Start of Exercise materials
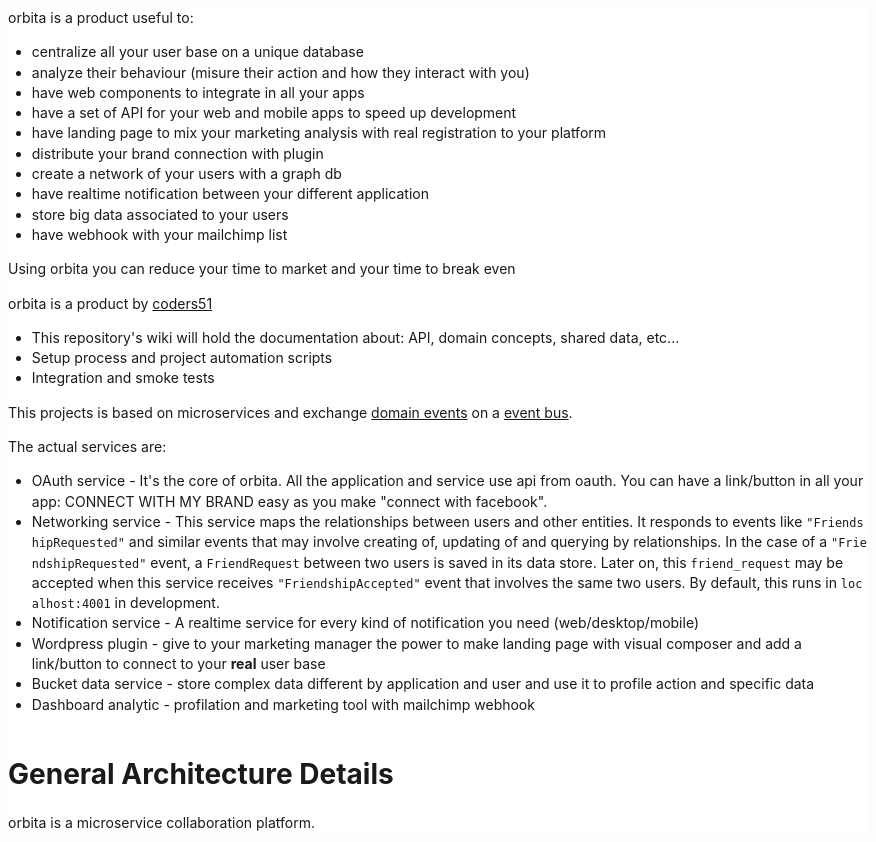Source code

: orbita is a product useful to:

- centralize all your user base on a unique database
- analyze their behaviour (misure their action and how they interact with you)
- have web components to integrate in all your apps
- have a set of API for your web and mobile apps to speed up development
- have landing page to mix your marketing analysis with real registration to your platform
- distribute your brand connection with plugin
- create a network of your users with a graph db
- have realtime notification between your different application
- store big data associated to your users
- have webhook with your mailchimp list

Using orbita you can reduce your time to market and your time to break even

orbita is a product by [coders51](http://coders51.com)

* This repository's wiki will hold the documentation about: API, domain concepts, shared data, etc...
* Setup process and project automation scripts
* Integration and smoke tests

This projects is based on microservices and exchange [domain events](#domain-events) on a [event bus](event-bus).

The actual services are:

* OAuth service - It's the core of orbita. All the application and service use api from oauth. You can have a link/button in all your app: CONNECT WITH MY BRAND easy as you make "connect with facebook".
* Networking service - This service maps the relationships between users and other entities. It responds to events like `"FriendshipRequested"` and similar events that may involve creating of, updating of and querying by relationships. In the case of a `"FriendshipRequested"` event, a `FriendRequest` between two users is saved in its data store. Later on, this `friend_request` may be accepted when this service receives `"FriendshipAccepted"` event that involves the same two users. By default, this runs in `localhost:4001` in development.
* Notification service - A realtime service for every kind of notification you need (web/desktop/mobile)
* Wordpress plugin - give to your marketing manager the power to make landing page with visual composer and add a link/button to connect to your **real** user base
* Bucket data service - store complex data different by application and user and use it to profile action and specific data
* Dashboard analytic - profilation and marketing tool with mailchimp webhook

# General Architecture Details

orbita is a microservice collaboration platform.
End of Exercise materials
• What to produce: Count the lines above that contain the word "your", and reply with the number alone.

• Task response: 12